::: Data for review :::

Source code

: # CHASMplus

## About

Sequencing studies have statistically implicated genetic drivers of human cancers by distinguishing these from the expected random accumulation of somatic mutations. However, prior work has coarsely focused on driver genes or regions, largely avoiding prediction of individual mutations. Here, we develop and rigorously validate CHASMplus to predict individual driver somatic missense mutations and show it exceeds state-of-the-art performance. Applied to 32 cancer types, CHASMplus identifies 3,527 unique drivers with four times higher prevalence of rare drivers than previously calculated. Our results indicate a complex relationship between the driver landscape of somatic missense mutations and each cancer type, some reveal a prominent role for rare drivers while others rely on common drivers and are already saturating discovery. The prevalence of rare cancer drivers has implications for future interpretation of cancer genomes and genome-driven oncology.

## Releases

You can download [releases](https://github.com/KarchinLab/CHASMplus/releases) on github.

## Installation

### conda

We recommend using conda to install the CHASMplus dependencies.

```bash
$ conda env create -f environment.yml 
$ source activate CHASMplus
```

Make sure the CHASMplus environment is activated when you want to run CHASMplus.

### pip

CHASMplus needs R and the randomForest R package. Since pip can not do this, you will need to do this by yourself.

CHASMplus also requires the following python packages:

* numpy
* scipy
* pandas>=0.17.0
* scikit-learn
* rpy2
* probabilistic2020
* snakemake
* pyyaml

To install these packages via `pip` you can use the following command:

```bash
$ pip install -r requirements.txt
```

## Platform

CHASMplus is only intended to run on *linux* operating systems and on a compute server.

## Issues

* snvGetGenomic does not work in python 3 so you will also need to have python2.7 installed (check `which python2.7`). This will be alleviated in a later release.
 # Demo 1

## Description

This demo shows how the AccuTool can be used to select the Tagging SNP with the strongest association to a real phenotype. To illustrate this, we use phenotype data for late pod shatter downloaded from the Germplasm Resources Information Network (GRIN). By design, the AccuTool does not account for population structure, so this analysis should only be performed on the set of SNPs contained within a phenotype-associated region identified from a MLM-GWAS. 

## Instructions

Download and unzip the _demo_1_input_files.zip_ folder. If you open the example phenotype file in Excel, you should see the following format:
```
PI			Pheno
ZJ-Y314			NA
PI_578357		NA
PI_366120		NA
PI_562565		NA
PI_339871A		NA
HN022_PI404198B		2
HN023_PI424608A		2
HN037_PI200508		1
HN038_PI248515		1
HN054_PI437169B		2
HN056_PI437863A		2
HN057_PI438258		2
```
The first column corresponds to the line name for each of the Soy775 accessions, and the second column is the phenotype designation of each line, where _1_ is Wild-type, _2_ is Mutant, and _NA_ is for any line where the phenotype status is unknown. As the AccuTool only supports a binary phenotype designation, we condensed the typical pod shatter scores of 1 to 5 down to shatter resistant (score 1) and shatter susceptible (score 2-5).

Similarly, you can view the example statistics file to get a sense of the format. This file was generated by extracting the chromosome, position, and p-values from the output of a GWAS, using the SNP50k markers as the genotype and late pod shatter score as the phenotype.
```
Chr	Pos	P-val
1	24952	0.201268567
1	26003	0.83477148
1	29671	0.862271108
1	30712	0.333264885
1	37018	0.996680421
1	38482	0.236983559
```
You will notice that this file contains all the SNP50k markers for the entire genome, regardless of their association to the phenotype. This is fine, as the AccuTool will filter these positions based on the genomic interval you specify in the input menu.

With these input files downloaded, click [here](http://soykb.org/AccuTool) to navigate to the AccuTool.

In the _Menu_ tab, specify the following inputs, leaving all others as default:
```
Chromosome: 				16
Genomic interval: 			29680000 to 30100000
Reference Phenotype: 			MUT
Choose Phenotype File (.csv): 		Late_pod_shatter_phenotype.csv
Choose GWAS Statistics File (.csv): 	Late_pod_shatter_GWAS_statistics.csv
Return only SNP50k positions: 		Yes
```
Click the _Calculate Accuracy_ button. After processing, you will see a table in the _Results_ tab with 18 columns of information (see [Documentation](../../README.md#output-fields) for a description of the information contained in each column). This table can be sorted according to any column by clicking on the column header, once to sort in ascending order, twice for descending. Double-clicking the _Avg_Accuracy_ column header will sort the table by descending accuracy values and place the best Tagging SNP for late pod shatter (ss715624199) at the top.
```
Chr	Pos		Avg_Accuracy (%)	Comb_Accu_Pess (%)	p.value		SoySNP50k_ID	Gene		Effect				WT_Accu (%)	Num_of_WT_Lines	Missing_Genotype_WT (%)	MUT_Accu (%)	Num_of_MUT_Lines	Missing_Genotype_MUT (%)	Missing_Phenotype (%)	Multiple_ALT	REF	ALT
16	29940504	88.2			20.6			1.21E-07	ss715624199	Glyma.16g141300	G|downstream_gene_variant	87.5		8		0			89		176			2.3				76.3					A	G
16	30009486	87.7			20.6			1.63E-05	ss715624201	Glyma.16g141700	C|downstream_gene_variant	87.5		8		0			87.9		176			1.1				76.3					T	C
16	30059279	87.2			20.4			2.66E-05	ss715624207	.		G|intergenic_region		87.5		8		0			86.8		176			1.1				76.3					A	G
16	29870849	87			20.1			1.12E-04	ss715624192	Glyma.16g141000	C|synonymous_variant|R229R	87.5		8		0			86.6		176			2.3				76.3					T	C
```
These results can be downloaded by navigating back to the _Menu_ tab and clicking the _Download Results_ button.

:::

** Exercise directions **
Pull together all lines from the data that mention the word "association".

** Response for this exercise **
This demo shows how the AccuTool can be used to select the Tagging SNP with the strongest association to a real phenotype. To illustrate this, we use phenotype data for late pod shatter downloaded from the Germplasm Resources Information Network (GRIN). By design, the AccuTool does not account for population structure, so this analysis should only be performed on the set of SNPs contained within a phenotype-associated region identified from a MLM-GWAS. 
You will notice that this file contains all the SNP50k markers for the entire genome, regardless of their association to the phenotype. This is fine, as the AccuTool will filter these positions based on the genomic interval you specify in the input menu.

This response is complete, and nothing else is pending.